Loyalist activist Jamie Bryson’s legal action against a Stormont vote on continuing post-Brexit trading arrangements for Northern Ireland is to be dismissed, the High Court has ruled.
Mr Bryson claimed Secretary of State Hilary Benn acted unlawfully by initiating the democratic consent process to maintain the Windsor Framework for another four years.
But a judge refused to grant leave to seek a judicial review after declaring the challenge “untenable”.
Mr Justice McAlinden said: “There is no arguable case with a reasonable prospect of success.”
Mr Bryson also abandoned separate attempts to stop the vote from taking place in the assembly on Tuesday.
The Windsor Framework keeps Northern Ireland inside the European Union’s single market for goods while creating an Irish Sea border requiring checks on products arriving from the rest of the United Kingdom.
Despite unionist opposition, the vote on maintaining EU trade regulations under the treaty is expected to be passed by MLAs.
Mr Bryson contended that the secretary of state violated a legal obligation to carry out a consultation on the process.
He further claimed a breach of a duty to protect Northern Ireland’s position within the UK customs territory.
According to Mr Bryson’s case, the consent process conflicts with amendments made to the Brexit Withdrawal Agreement as part of the previous Conservative government’s Safeguarding the Union pledges to restore devolution at Stormont.
Representing himself, he insisted the moves to extend the Windsor Framework have been rendered unlawful by how the secretary of state triggered the vote.
Mr Bryson repeatedly submitted that no proper reasons have been provided for the decision-making process.
“Responsibility for the democratic consent process rests exclusively with the UK government, it’s not a devolved matter,” he said.
“There’s no evidence from the secretary of state, explaining what he has done.”
At one point Mr Justice McAlinden asked if he should have waited until after the vote before issuing proceedings rather than making any attempt to “stymy” the democratic process.
“The thing that strikes me as repugnant to the separation of powers is asking the court at this stage to stop a legislative assembly conducting its business by holding a vote. It strikes me as fundamentally undemocratic,” he observed.
Mr Bryson replied that the alleged illegality would still have to be dealt with.
“It doesn’t matter what the assembly says, the process has either complied with the law or it hasn’t,” he said.
According to his case, the secretary of state had misunderstood the legal duty to consult.
“He has planted his flag on (asserting) it is not necessary, that it is merely a political desire rather than an obligation,” he submitted.
“I say that is fundamentally incorrect.”
Dealing with Mr Benn’s alleged failure to recognise Northern Ireland’s status, Mr Bryson cited an obligation within the UK Internal Market Act.
“He hasn’t referred to the customs territory at all, there’s no evidence before the court to the contrary,” he added.
Tony McGleenan KC, representing the secretary of state, described the challenge as an attempt to directly interfere with and obtain an injunction against the Stormont vote.
“That is a remarkable thing and a matter of some constitutional significance,” he stressed.

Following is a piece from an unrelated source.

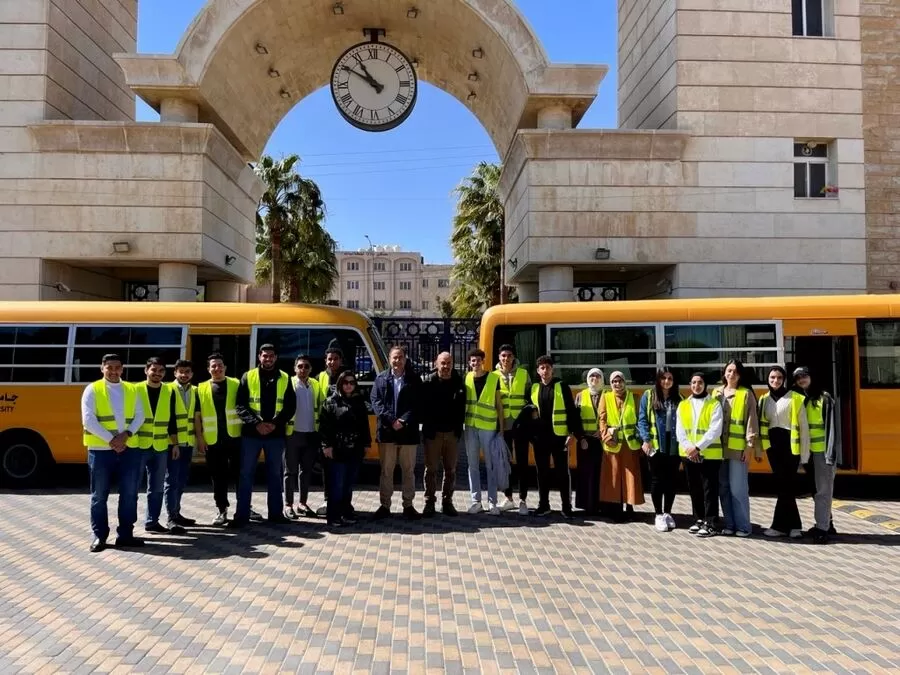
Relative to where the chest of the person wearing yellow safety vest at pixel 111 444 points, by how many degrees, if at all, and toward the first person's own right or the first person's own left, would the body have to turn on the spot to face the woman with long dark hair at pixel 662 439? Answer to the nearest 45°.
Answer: approximately 90° to the first person's own left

“It is constitutionally impermissible to seek what he is seeking.”
Amid judicial concerns at the “constitutional impropriety” of halting the democratic consent process, Mr Bryson confirmed he was no longer pursuing the interim relief aspect of the challenge.
Mr McGleenan further contended that part of the challenge was about a “tick box exercise”.
He told Mr Justice McAlinden: “The applicant is inviting the court to come very close to engage in the workings of the legislative assembly.
“The court should dismiss this application tonight, interim relief having been abandoned.
“This is a political argument masquerading as a point of constitutional law.”
Rejecting all grounds of challenge, Mr Justice McAlinden held that any obligation on consultation obligation rests with the Northern Ireland Executive.
“There’s nothing to indicate that the secretary of state, in compliance with his statutory duty to give notification of the start of the democratic consent process, was in breach of any mandatory consultation process.
He added: “To try to argue that the secretary of state’s decision to initiate and continue (the process) is unlawful because of the failure of the first minister and deputy first minister to meaningfully engage and organise the cross-community consultation process in advance of the motion being put before the assembly is entirely untenable.”